Work item: Render every line of text in the entries below as a Markdown table with two columns, Row and Line, numbering the rows in order and omitting blank lines. Leave the pictures out of the table.

Entries drawn from a dataset:
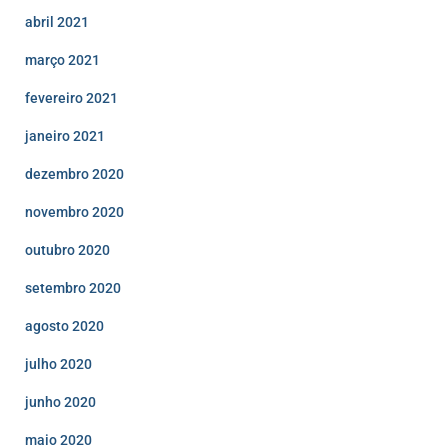
abril 2021
março 2021
fevereiro 2021
janeiro 2021
dezembro 2020
novembro 2020
outubro 2020
setembro 2020
agosto 2020
julho 2020
junho 2020
maio 2020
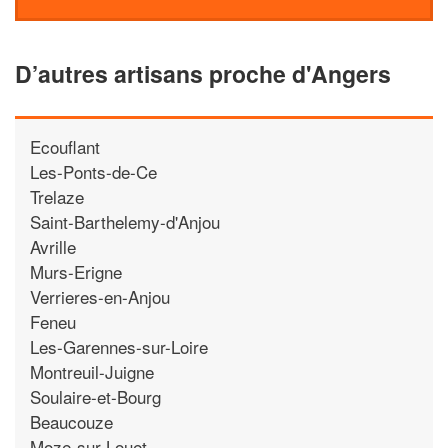
D’autres artisans proche d'Angers
Ecouflant
Les-Ponts-de-Ce
Trelaze
Saint-Barthelemy-d'Anjou
Avrille
Murs-Erigne
Verrieres-en-Anjou
Feneu
Les-Garennes-sur-Loire
Montreuil-Juigne
Soulaire-et-Bourg
Beaucouze
Moze-sur-Louet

Response:
| Row | Line |
|---|---|
| 1 | abril 2021 |
| 2 | março 2021 |
| 3 | fevereiro 2021 |
| 4 | janeiro 2021 |
| 5 | dezembro 2020 |
| 6 | novembro 2020 |
| 7 | outubro 2020 |
| 8 | setembro 2020 |
| 9 | agosto 2020 |
| 10 | julho 2020 |
| 11 | junho 2020 |
| 12 | maio 2020 |
| 13 | D’autres artisans proche d'Angers |
| 14 | Ecouflant |
| 15 | Les-Ponts-de-Ce |
| 16 | Trelaze |
| 17 | Saint-Barthelemy-d'Anjou |
| 18 | Avrille |
| 19 | Murs-Erigne |
| 20 | Verrieres-en-Anjou |
| 21 | Feneu |
| 22 | Les-Garennes-sur-Loire |
| 23 | Montreuil-Juigne |
| 24 | Soulaire-et-Bourg |
| 25 | Beaucouze |
| 26 | Moze-sur-Louet |